In 2003, Ujiri created the philanthropic group Giants of Africa, which lets select athletes hone their basketball skills in intensive camps and workshops. The group has expanded from Nigeria to four countries and plans are afoot to increase that number to six in the coming years. Davis offers a touching portrait of building communities and empowering youths though sport.
Giants of Africa doesn’t need a word of voiceover or a line of exposition as it follows Ujiri. Shot in crisp portraits by cinematographer Chris Romeike, Ujiri is a compelling and charismatic screen presence who speaks with authority. When Ujiri leads the young men on drills, he displays the natural ease of a leader and a genuine interest in making these players the best athletes that they can be. The film draws upon Ujiri’s own experience rising in the ranks of basketball. Though he was never a star, he developed confidence through his years on the court, and he is clearly a fine mentor and teacher.
The lessons in Giants of Africa don’t merely limit themselves to basketball. In fact, Davis smartly offers few snippets of a game in action, instead focusing on the drills, workshops, and speeches that form the backbone of the camps as the players interact. A lesson in basketball offers a lesson in life as Ujiri and his fellow instructors use the sport to enlightening the players on the ways in which an action on the court shapes their overall beings. In between layups and weaves, the Giants of Africa coaches encourage the players to respect women. They use sport as a platform for human interaction.

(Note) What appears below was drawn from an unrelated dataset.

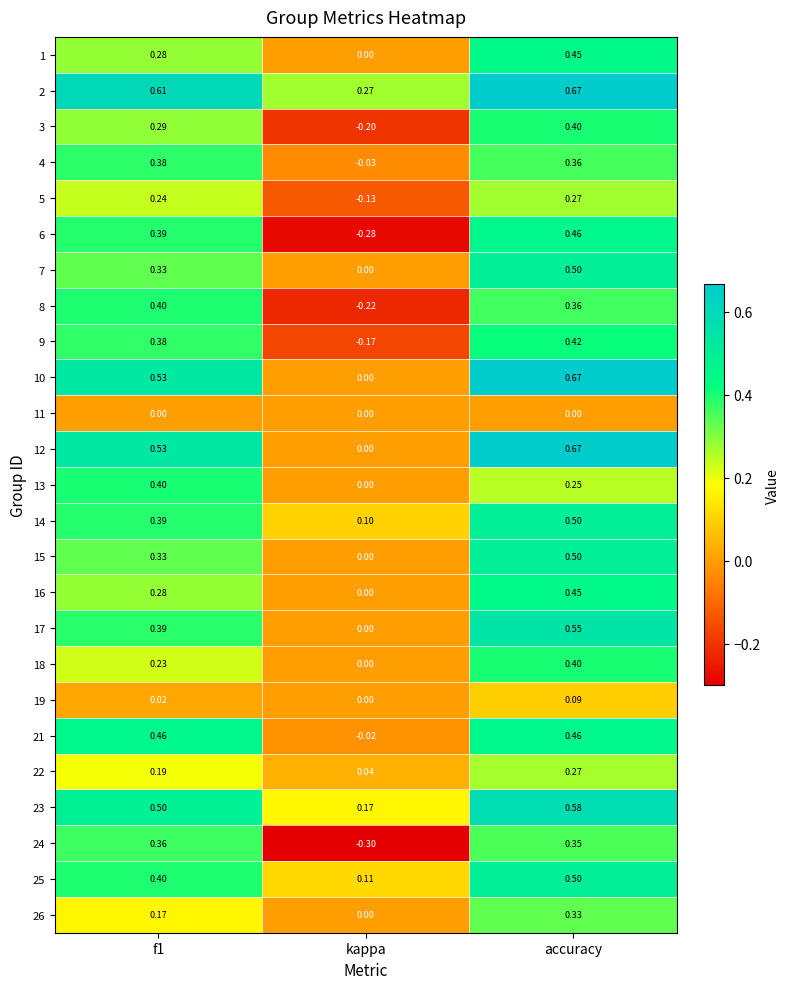

What is the total value across all series at f1?

8.5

Giants of Africa gives a voice to the players, too, as Davis invites select athletes to share what drives them on their journeys. The back-stories of many of the boys are tough: escaping civil conflict, standing up to abusive fathers, living in grinding poverty. Their stories complement the lessons afforded within the workshops, as the seamless editing by Dave de Carlo juxtaposes one speaker with the other to show how Giants of Africa affords the players an outlet for their feelings as well as a chance to improve their skills. The film also speaks to the range of experiences and cultures within the African continent, as dialects and languages mix throughout the film.
All these players need is a safe place to learn and challenge themselves, and Ujiri says in the film that Giants of Africa is ultimately a “window for opportunity.” The doc itself comes at a time when there is a demand for more opportunities for players from diverse experiences. Davis uses Ujiri’s story to illustrative that substantial differences than one person can make if given the opportunity. Ujiri, the only African-born president in the NBA, proves the value of diversity in management levels as he takes the initiative to help future players take their best shot.